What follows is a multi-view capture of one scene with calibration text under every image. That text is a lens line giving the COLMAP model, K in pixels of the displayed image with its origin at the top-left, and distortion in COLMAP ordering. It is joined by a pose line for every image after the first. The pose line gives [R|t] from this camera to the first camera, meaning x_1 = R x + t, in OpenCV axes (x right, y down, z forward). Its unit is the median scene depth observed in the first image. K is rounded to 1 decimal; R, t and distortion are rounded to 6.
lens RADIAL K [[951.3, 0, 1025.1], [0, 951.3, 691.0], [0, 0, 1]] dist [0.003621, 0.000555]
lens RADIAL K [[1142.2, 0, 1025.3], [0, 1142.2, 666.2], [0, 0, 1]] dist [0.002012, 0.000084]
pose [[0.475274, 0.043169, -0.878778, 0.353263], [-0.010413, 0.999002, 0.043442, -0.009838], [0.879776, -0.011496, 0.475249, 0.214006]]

...

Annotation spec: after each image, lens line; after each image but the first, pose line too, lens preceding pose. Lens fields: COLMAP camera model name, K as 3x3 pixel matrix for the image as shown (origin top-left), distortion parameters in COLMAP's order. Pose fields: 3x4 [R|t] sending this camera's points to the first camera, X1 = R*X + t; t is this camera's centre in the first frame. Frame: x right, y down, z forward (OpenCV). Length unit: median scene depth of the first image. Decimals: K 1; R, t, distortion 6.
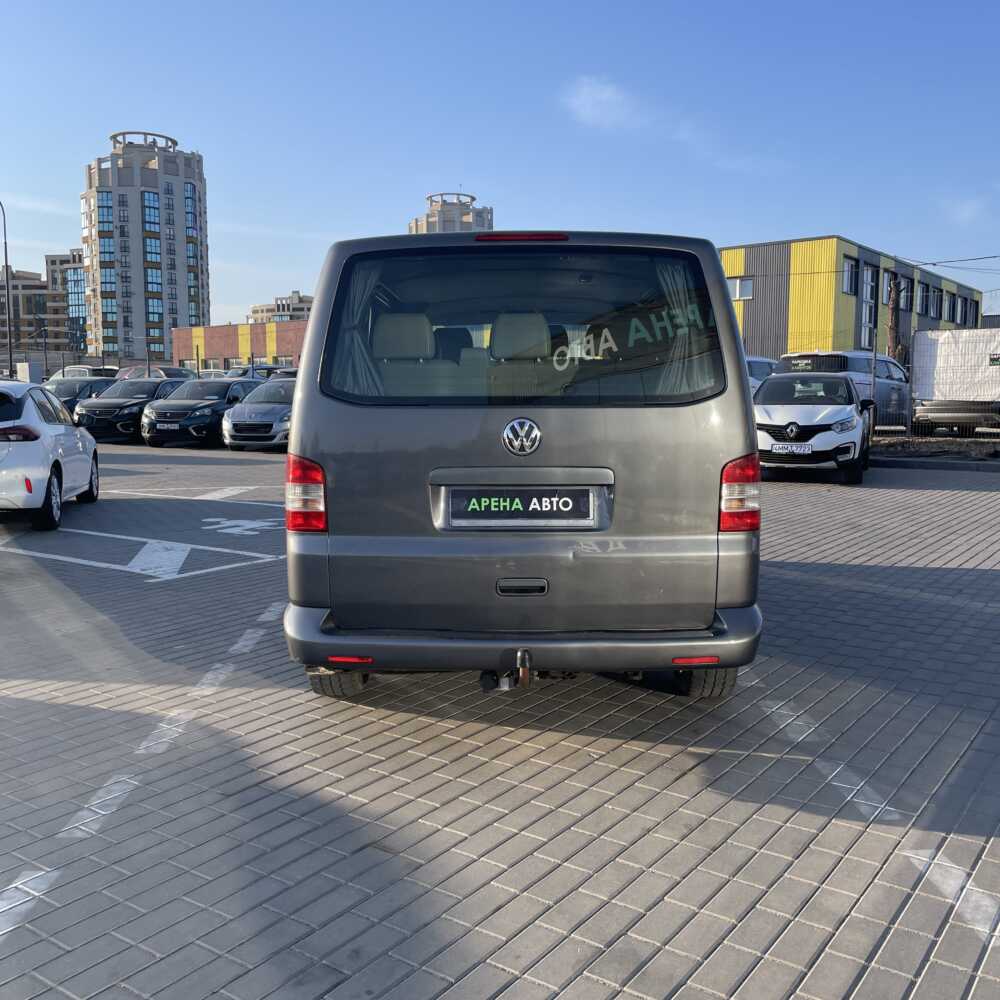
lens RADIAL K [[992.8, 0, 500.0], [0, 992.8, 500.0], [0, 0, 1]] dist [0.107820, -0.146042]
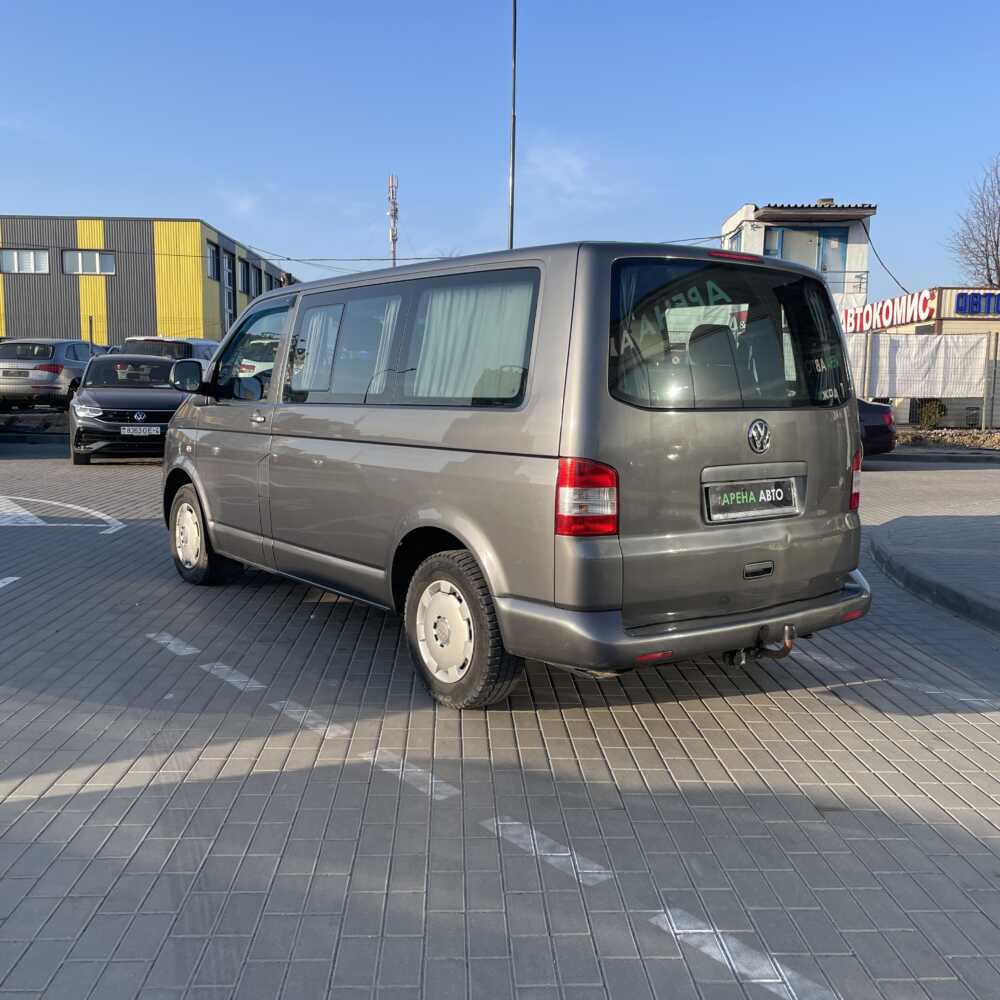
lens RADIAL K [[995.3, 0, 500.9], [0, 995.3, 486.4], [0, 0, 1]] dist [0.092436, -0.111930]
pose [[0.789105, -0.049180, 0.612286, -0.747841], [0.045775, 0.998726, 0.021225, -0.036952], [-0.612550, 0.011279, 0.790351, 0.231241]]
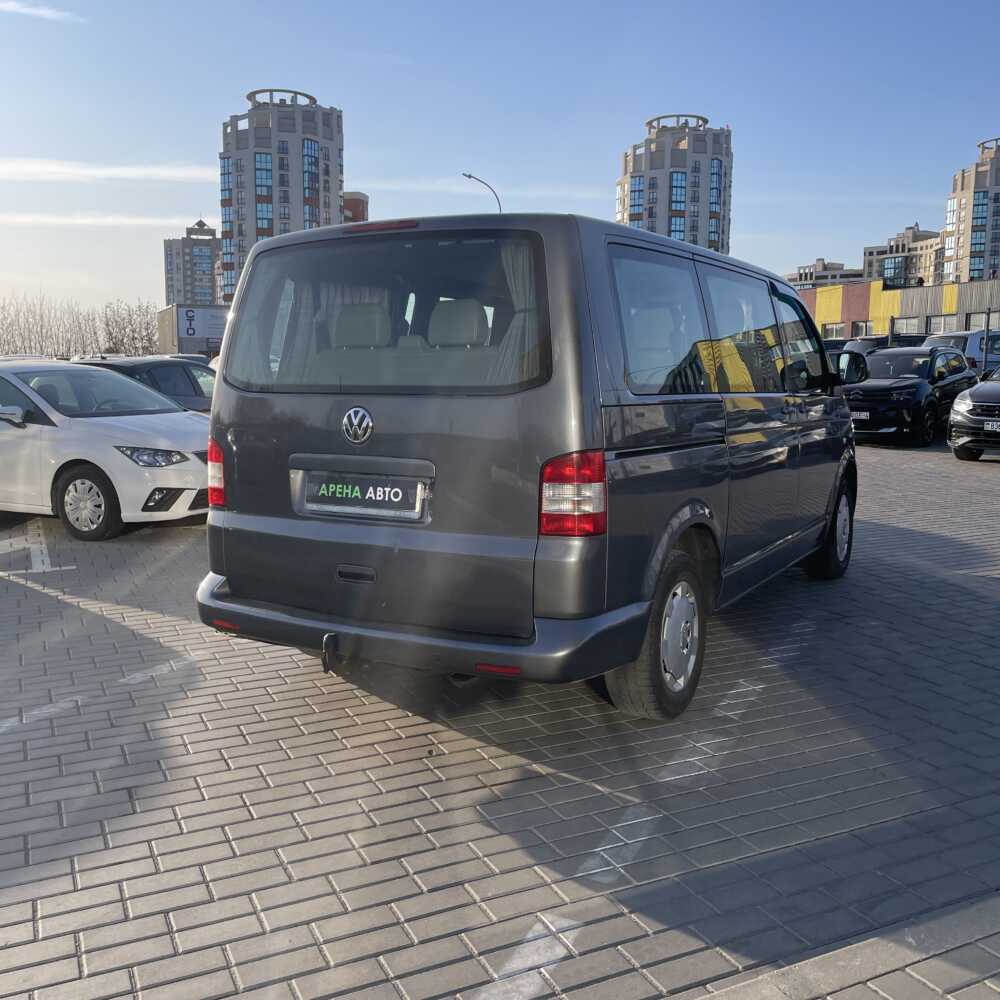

**ACTIVITY**
Copy out the entries word for word, starting with the line that contains "What follows is" and going on through the line that contains "-0.011496, 0.475249, 0.214006]]".

**ANSWER BELOW**
What follows is a multi-view capture of one scene with calibration text under every image. That text is a lens line giving the COLMAP model, K in pixels of the displayed image with its origin at the top-left, and distortion in COLMAP ordering. It is joined by a pose line for every image after the first. The pose line gives [R|t] from this camera to the first camera, meaning x_1 = R x + t, in OpenCV axes (x right, y down, z forward). Its unit is the median scene depth observed in the first image. K is rounded to 1 decimal; R, t and distortion are rounded to 6.
lens RADIAL K [[951.3, 0, 1025.1], [0, 951.3, 691.0], [0, 0, 1]] dist [0.003621, 0.000555]
lens RADIAL K [[1142.2, 0, 1025.3], [0, 1142.2, 666.2], [0, 0, 1]] dist [0.002012, 0.000084]
pose [[0.475274, 0.043169, -0.878778, 0.353263], [-0.010413, 0.999002, 0.043442, -0.009838], [0.879776, -0.011496, 0.475249, 0.214006]]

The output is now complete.